## Document excerpt
────
The glass-forming alloy AMZ4 is the focus of an on-going research project. This alloy has the capability of becoming amorphous, provided the cooling rate from the liquid state is greater than approximately 20°C/s. The material model is based on thermal properties from the literature. The required high cooling rate limits the possibility to measure material properties at higher temperatures for the amorphous state. However, a complete transformation diagram for crystallization is currently not available.

The thermal conductivity of a similar glass-forming alloy, Zr55Al10Ni5Cu30,14 is used because of the lack of published data for AMZ4. Data are available at temperatures of up to the crystallization temperature and are extrapolated to higher temperatures using the slope of available data. Above the liquidus temperature, the conductivity is assumed to increase linearly to imitate convective heat transport. It is considered constant in the superheated liquid state (see Fig. 3).

Fig. 3
figure 3

Heat capacity and conductivity used in simulations. The solid lines denote heat capacity according to Eqs. 3 and 4. Measured values in the transition region are indicated by crosses (×). The dash-dot line denotes assumed properties of heat conductivity, where symbols indicate experimentally determined data

The heat capacity of AMZ4 has been measured by Heinrich15 and fitted to Kubaschewski equations16 for the supercooled liquid region and solid glass state,

$$ \begin{array}{*{20}c} {C_{p}^{\text{liquid}} = 3R + aT + bT^{ - 2} } \\ \end{array} $$
(4)
$$ \begin{array}{*{20}c} {C_{p}^{\text{glass}} = 3R + cT + dT^{2} } \\ \end{array} $$
(5)
────
## Dataset entries
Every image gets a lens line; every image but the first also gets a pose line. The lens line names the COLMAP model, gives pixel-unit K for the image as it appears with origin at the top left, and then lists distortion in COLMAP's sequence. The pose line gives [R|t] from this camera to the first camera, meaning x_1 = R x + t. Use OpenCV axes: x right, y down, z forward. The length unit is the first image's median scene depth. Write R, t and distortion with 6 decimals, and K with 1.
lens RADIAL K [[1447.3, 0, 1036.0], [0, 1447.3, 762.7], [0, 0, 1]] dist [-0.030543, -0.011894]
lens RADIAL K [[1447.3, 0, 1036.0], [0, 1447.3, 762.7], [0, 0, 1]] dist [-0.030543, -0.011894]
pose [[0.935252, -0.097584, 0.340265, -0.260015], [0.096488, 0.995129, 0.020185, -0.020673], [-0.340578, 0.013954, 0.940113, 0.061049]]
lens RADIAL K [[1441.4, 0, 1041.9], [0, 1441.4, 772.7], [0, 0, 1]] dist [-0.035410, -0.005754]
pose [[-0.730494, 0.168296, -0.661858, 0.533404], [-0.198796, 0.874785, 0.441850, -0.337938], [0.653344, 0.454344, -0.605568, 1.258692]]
────
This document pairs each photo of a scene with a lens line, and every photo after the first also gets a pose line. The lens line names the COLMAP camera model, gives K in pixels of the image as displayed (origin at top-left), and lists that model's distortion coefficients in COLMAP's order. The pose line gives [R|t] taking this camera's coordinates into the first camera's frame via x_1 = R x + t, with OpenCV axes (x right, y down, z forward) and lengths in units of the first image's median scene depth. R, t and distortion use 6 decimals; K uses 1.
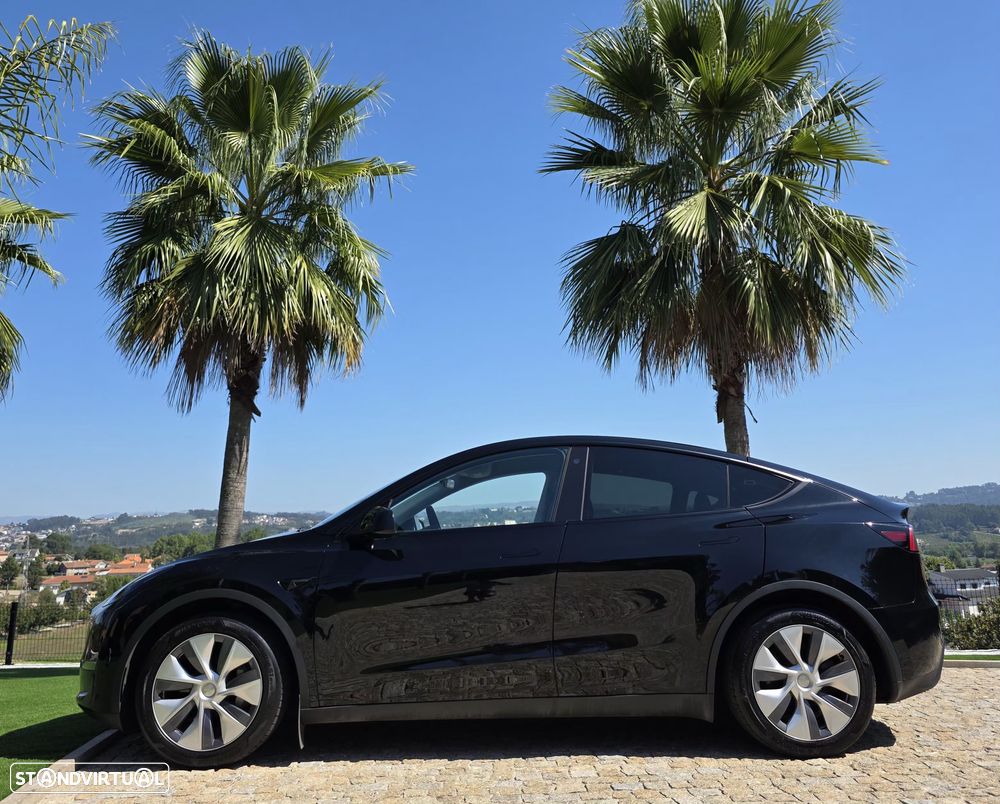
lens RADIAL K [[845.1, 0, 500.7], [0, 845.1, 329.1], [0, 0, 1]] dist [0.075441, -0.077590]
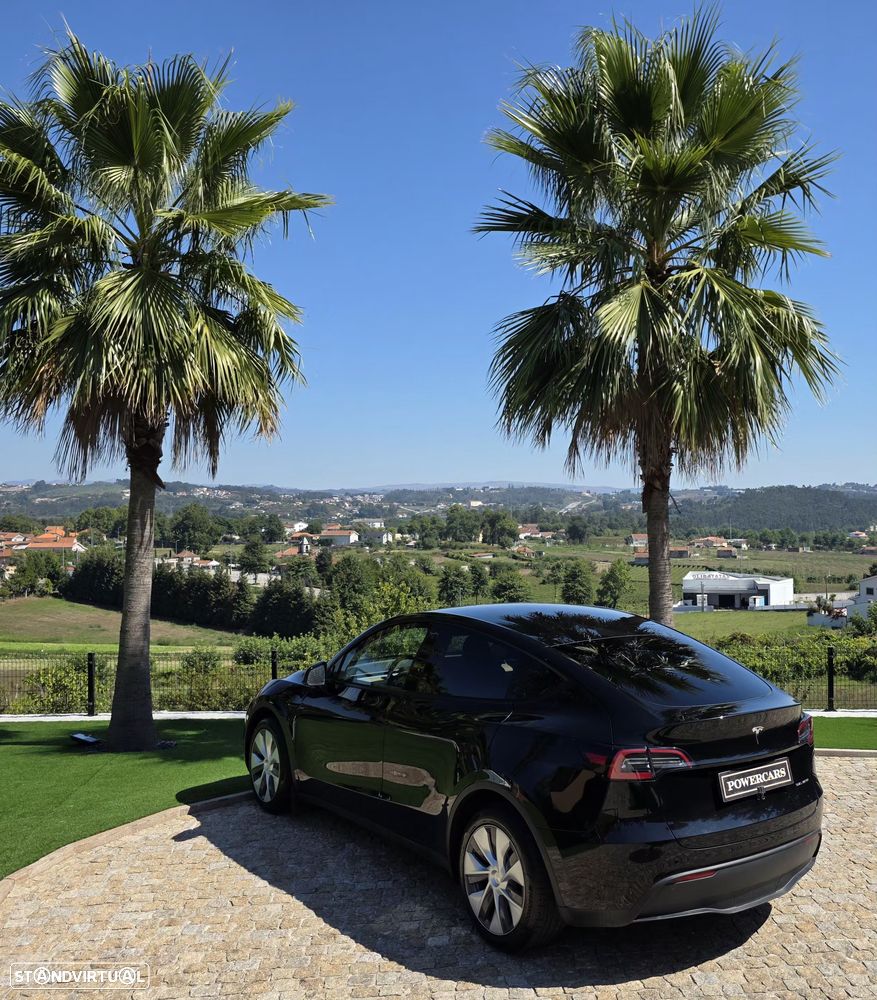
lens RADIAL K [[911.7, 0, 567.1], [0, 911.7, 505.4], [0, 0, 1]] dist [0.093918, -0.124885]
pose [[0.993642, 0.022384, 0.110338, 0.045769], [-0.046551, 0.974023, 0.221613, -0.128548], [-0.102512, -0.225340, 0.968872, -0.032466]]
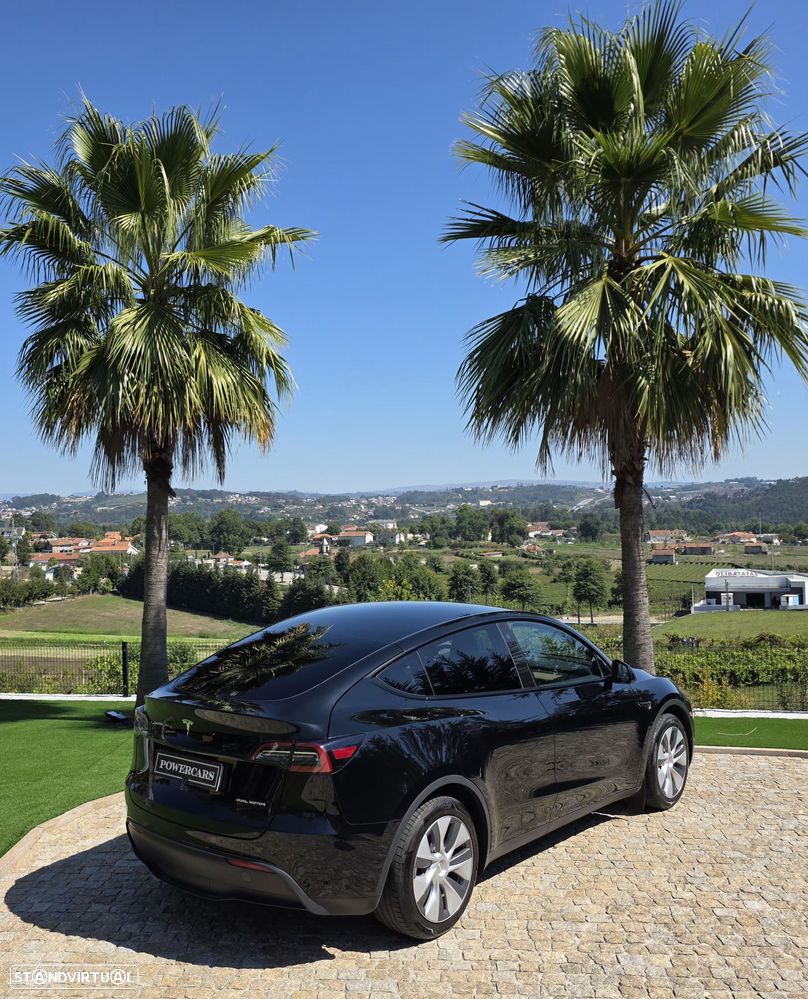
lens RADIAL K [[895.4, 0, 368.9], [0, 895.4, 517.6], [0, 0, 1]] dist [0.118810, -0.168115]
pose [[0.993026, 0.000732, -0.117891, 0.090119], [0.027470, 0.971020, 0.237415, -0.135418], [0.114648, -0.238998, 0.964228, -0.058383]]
────
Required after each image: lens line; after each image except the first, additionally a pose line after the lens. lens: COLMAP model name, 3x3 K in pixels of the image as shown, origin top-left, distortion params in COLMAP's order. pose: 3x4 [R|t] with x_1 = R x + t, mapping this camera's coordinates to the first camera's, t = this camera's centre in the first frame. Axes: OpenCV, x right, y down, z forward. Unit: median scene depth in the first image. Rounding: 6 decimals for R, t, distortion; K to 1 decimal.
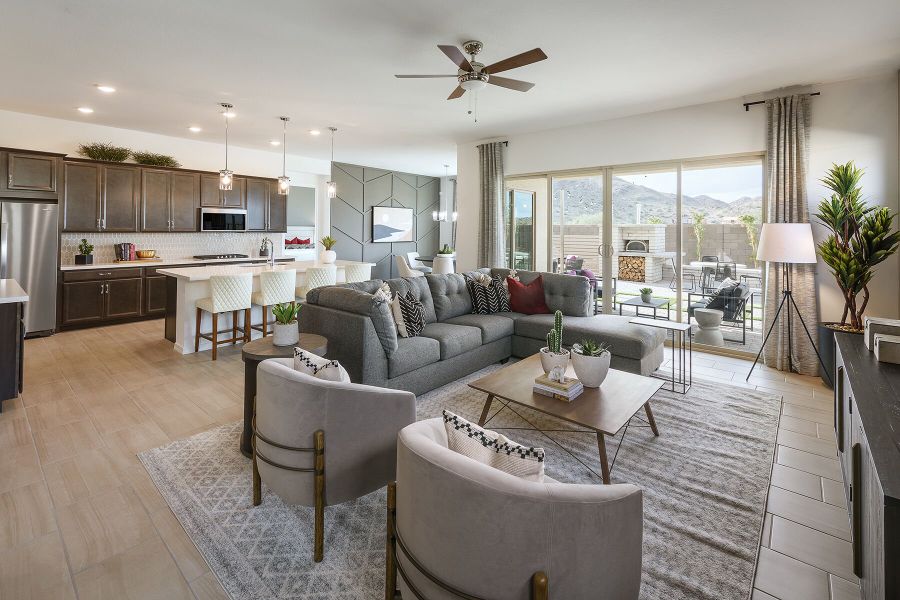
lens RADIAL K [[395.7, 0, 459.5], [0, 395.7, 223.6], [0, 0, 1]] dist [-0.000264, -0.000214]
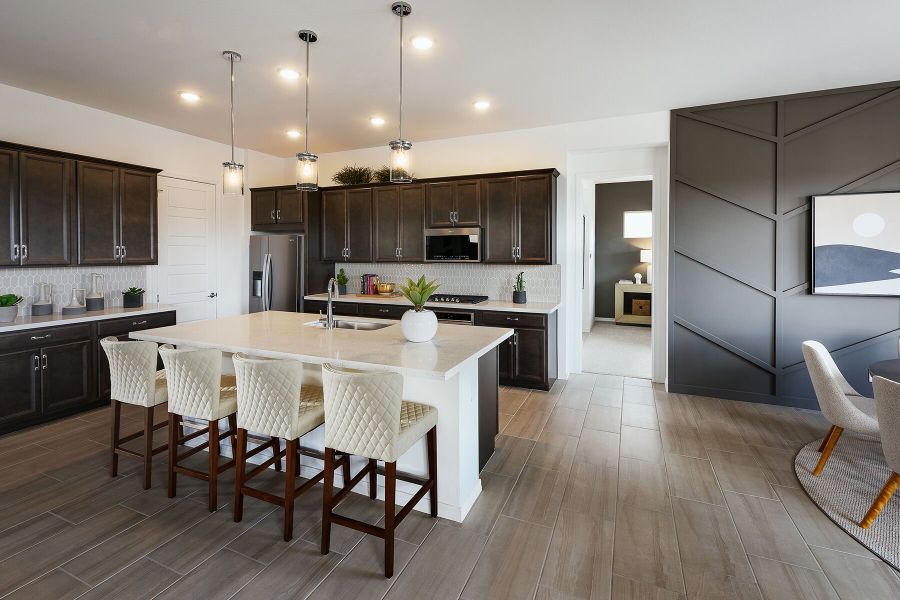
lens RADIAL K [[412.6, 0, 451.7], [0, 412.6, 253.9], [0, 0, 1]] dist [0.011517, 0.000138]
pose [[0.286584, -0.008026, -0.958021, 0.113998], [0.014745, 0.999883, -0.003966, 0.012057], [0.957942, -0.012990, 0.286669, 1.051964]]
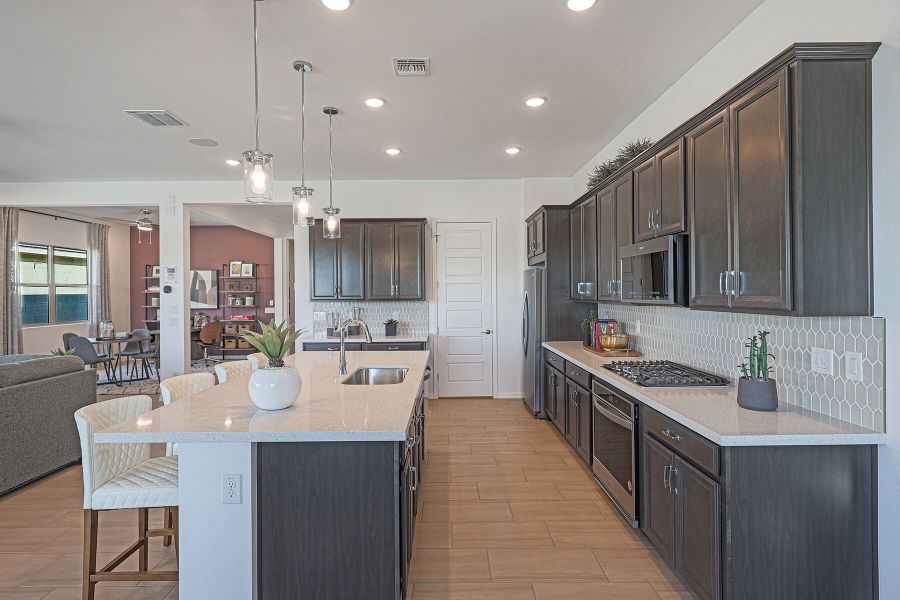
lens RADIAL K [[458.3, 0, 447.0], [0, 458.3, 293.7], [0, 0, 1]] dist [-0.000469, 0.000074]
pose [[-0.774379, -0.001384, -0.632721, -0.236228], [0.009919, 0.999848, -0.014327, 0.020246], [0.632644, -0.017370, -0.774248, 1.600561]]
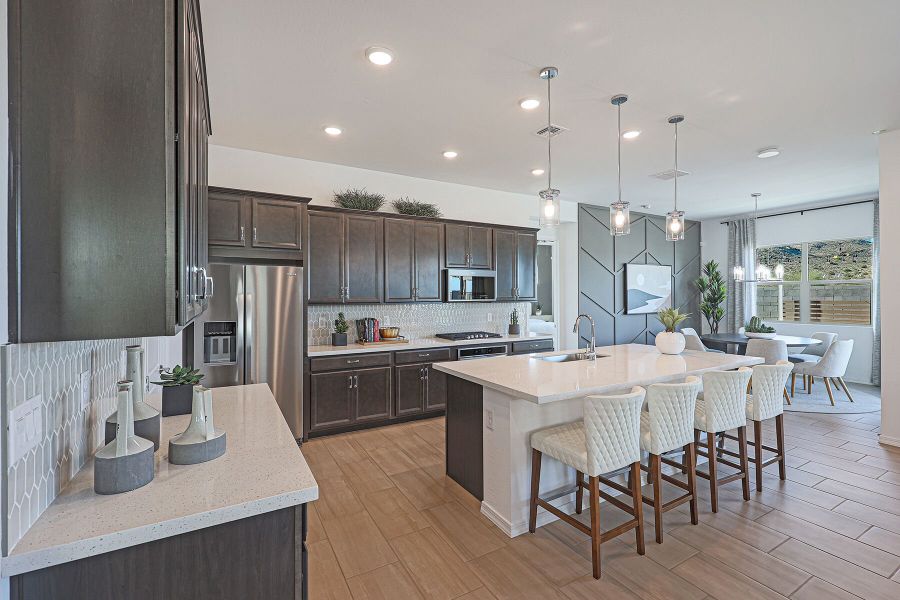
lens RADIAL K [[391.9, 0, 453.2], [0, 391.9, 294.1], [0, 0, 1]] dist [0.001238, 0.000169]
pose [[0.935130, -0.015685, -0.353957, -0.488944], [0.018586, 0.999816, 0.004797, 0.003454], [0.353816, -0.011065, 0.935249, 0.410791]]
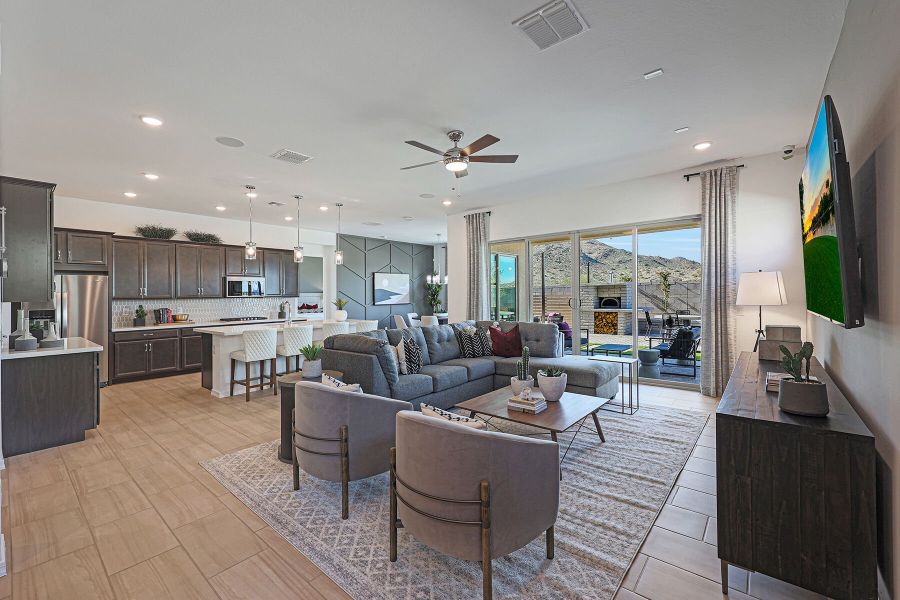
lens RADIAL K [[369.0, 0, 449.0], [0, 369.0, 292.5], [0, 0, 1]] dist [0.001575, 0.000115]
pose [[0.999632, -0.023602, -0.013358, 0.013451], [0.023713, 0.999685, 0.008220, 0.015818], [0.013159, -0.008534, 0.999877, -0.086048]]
────
## Instructions
1 > Copy word for word the part of the AMZ4 alloy passage between "The thermal conductivity" and "state (see Fig. 3).", inclusive.
2 > Extend the passage on the thermal properties of the AMZ4 alloy, picking up right after its final line.

## Results for the exercise
1 >
The thermal conductivity of a similar glass-forming alloy, Zr55Al10Ni5Cu30,14 is used because of the lack of published data for AMZ4. Data are available at temperatures of up to the crystallization temperature and are extrapolated to higher temperatures using the slope of available data. Above the liquidus temperature, the conductivity is assumed to increase linearly to imitate convective heat transport. It is considered constant in the superheated liquid state (see Fig. 3).

2 >
where the fitting parameters are given as a = 5.224 × 10−4 J1 mole−1 K−2, b = 1.031 × 107 J1 K1 mole−1, c = 0.00623 J1 mole−1 K−2, and d = − 6.047 × 10−7 J1 mole−1 K−3 in Ref. 15. The transition region between these two equations is based on measurements at a gradual heating rate, as indicated in Fig. 3.

Finite Element Models

Simulations with M1–3 start with the same initial state. The initial structure was built on the base plate and consists of 16 layers, with a total height of 0.64 mm. The simulation of the initial state was performed on M3. The simulation time between each layer is 5 s, including heating and subsequent cooling. The mesh was coarsened at the end of the analysis, leaving two layers of elements corresponding to the previous 16 layers (see Fig. 4). The model is cut in a plane perpendicular to the building direction showing the temperature profile.

Fig. 4
figure 4

A cross-sectional view of the temperature distribution used as initial state for comparison of the three different models

The computational efficiency of each model was evaluated according to the computer wall-clock time. All models were solved on 16 multiple threads for assembly, recovery, and matrix solving. Model M1 required 381,000 s (approximately 4.5 days) to build one layer. Models M2 and M3 required 1660 s (30 min) and 770 s (13 min), respectively. Thus, only 0.2% of the computational time of M1 is used by M3. Furthermore, the time increments to heat the entire surface were reduced from 34,700 for M1 to 150 for M2 and only a few for M3.

Results

The cooling rate of the molten material is in the order of magnitudes greater than the critical cooling rate of 20°C/s. Therefore, the material will remain in an amorphous state with certainty. The critical locations are at the lower layers that are merely reheated but not molten. However, they run the risk of devitrification, i.e., crystallization. The choice of the critical location, four layers down, is based on preliminary evaluations. The peak temperature computed by the most detailed model is just above 900°C at this point. Figure 5 shows the temperature history at the selected point versus time for the three models. The cooling rate for the models is evaluated and shown in Fig. 6.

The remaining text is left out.